Like rubbernecking motorists, many contemporary tort theorists have been badly distracted by car accidents. Fundamentally, tort law is about wrongs, not accidents or losses, and tort theory is about something more than the choice between negligence and strict liability, or between negligence and compensation systems. It is one thing to recognize that, empirically, the car accident has for decades been the “it” tort, and that such accidents often involve the commission of the particular wrong of negligence.
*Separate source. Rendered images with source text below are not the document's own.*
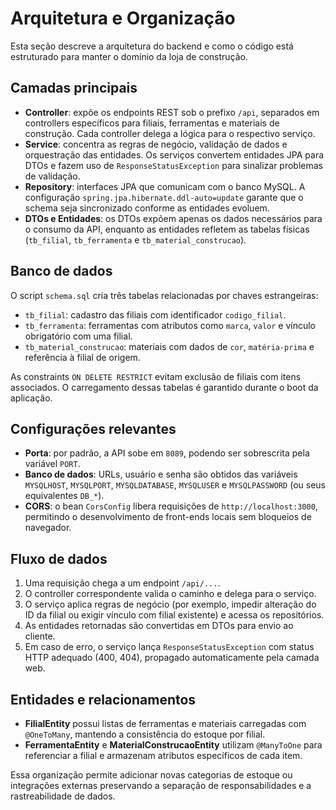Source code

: # Arquitetura e Organização

Esta seção descreve a arquitetura do backend e como o código está estruturado para manter o domínio da loja de construção.

## Camadas principais

- **Controller**: expõe os endpoints REST sob o prefixo `/api`, separados em controllers específicos para filiais, ferramentas e materiais de construção. Cada controller delega a lógica para o respectivo serviço.
- **Service**: concentra as regras de negócio, validação de dados e orquestração das entidades. Os serviços convertem entidades JPA para DTOs e fazem uso de `ResponseStatusException` para sinalizar problemas de validação.
- **Repository**: interfaces JPA que comunicam com o banco MySQL. A configuração `spring.jpa.hibernate.ddl-auto=update` garante que o schema seja sincronizado conforme as entidades evoluem.
- **DTOs e Entidades**: os DTOs expõem apenas os dados necessários para o consumo da API, enquanto as entidades refletem as tabelas físicas (`tb_filial`, `tb_ferramenta` e `tb_material_construcao`).

## Banco de dados

O script `schema.sql` cria três tabelas relacionadas por chaves estrangeiras:

- `tb_filial`: cadastro das filiais com identificador `codigo_filial`.
- `tb_ferramenta`: ferramentas com atributos como `marca`, `valor` e vínculo obrigatório com uma filial.
- `tb_material_construcao`: materiais com dados de `cor`, `matéria-prima` e referência à filial de origem.

As constraints `ON DELETE RESTRICT` evitam exclusão de filiais com itens associados. O carregamento dessas tabelas é garantido durante o boot da aplicação.

## Configurações relevantes

- **Porta**: por padrão, a API sobe em `8089`, podendo ser sobrescrita pela variável `PORT`.
- **Banco de dados**: URLs, usuário e senha são obtidos das variáveis `MYSQLHOST`, `MYSQLPORT`, `MYSQLDATABASE`, `MYSQLUSER` e `MYSQLPASSWORD` (ou seus equivalentes `DB_*`).
- **CORS**: o bean `CorsConfig` libera requisições de `http://localhost:3000`, permitindo o desenvolvimento de front-ends locais sem bloqueios de navegador.

## Fluxo de dados

1. Uma requisição chega a um endpoint `/api/...`.
2. O controller correspondente valida o caminho e delega para o serviço.
3. O serviço aplica regras de negócio (por exemplo, impedir alteração do ID da filial ou exigir vínculo com filial existente) e acessa os repositórios.
4. As entidades retornadas são convertidas em DTOs para envio ao cliente.
5. Em caso de erro, o serviço lança `ResponseStatusException` com status HTTP adequado (400, 404), propagado automaticamente pela camada web.

## Entidades e relacionamentos

- **FilialEntity** possui listas de ferramentas e materiais carregadas com `@OneToMany`, mantendo a consistência do estoque por filial.
- **FerramentaEntity** e **MaterialConstrucaoEntity** utilizam `@ManyToOne` para referenciar a filial e armazenam atributos específicos de cada item.

Essa organização permite adicionar novas categorias de estoque ou integrações externas preservando a separação de responsabilidades e a rastreabilidade de dados.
It is quite another to suppose that negligence law – not to mention tort law as a whole, which covers everything from battery and defamation to conversion and fraud – is best understood as law for the deterrence of accidents and the compensation of accident victims.
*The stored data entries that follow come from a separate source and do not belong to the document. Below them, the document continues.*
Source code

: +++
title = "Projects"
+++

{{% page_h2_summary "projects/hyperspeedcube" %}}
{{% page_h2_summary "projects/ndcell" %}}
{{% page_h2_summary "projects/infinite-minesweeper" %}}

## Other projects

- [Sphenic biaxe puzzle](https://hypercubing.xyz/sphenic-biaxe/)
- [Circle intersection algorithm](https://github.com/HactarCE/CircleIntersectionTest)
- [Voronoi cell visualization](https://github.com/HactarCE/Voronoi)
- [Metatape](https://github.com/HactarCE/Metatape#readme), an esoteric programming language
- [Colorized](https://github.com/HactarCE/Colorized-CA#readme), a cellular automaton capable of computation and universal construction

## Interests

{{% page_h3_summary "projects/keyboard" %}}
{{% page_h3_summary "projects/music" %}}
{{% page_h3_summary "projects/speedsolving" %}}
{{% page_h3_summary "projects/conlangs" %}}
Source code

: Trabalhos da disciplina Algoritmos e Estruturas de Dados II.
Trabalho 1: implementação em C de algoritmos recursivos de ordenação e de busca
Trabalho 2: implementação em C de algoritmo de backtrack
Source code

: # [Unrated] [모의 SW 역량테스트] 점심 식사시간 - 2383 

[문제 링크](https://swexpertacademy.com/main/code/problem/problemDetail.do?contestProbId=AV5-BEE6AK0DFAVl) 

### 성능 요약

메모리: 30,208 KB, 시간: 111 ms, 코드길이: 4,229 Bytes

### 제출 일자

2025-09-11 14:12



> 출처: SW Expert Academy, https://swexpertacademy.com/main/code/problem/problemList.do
Of course, the tort of negligence is frequently committed by means of conduct—including momentarily inattentive or aggressive driving, or the production of vehicles that turn out to be unreasonably unsafe—that is not highly culpable or blameworthy. (Often, however, it does involve grave misconduct, such as driving while seriously intoxicated.) The lesser culpability of standard instances of car-related negligence, combined with the use of routinized claims-resolution processes, renders superficially plausible the thought that a body of tort law dominated statistically by car accidents cannot be a law of wrongs. Still, the thought is mistaken. Even when not punishable or highly blameworthy, careless driving that injures another is the violation of a substantive standard of safe conduct set by courts out of concern to protect basic human interests, and to reinforce and clarify equally basic correlative responsibilities.
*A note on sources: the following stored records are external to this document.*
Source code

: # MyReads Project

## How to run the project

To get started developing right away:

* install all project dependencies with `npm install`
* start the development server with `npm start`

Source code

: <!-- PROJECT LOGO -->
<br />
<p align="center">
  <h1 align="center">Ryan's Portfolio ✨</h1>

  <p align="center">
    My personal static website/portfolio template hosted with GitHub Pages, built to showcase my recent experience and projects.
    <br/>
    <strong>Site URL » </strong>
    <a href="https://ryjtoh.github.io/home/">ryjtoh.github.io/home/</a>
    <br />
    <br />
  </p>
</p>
It is no “accident” that parents and teachers emphasize even to very young children the importance of being careful not to injure one another. Taking care not to injure is a fundamental form of moral responsibility; one that reflects the fact that, as we go about our lives focusing largely on our own interests, we must nonetheless give due regard to aspects of others’ well-being. And, of course, when children reach driving age, these lessons about taking care are only amplified, for driving is among the most dangerous activities of which the vast bulk of ordinary citizens partake. It is thus not the least bit surprising to find that a duty to avoid injuring others through imprudent conduct, including a duty to avoid injuring through imprudent driving, is a wrong not only in our positive morality but a wrong recognized in our law. When a car-accident victim sues for negligence, just as when a plaintiff sues for battery or fraud, she is not acting as a private attorney general, nor is she applying for benefits from an accident-victim relief fund. She is exercising the legal power that tort law confers on victims of the legal wrongs that it recognizes to obtain redress from those who wrong them.
- Others could of course be added: for example, Martin v. Herzog and Tedla v. Ellman on negligence per se.
- Guido Calabresi, The Costs of Accidents: A Legal and Economic Approach (1970).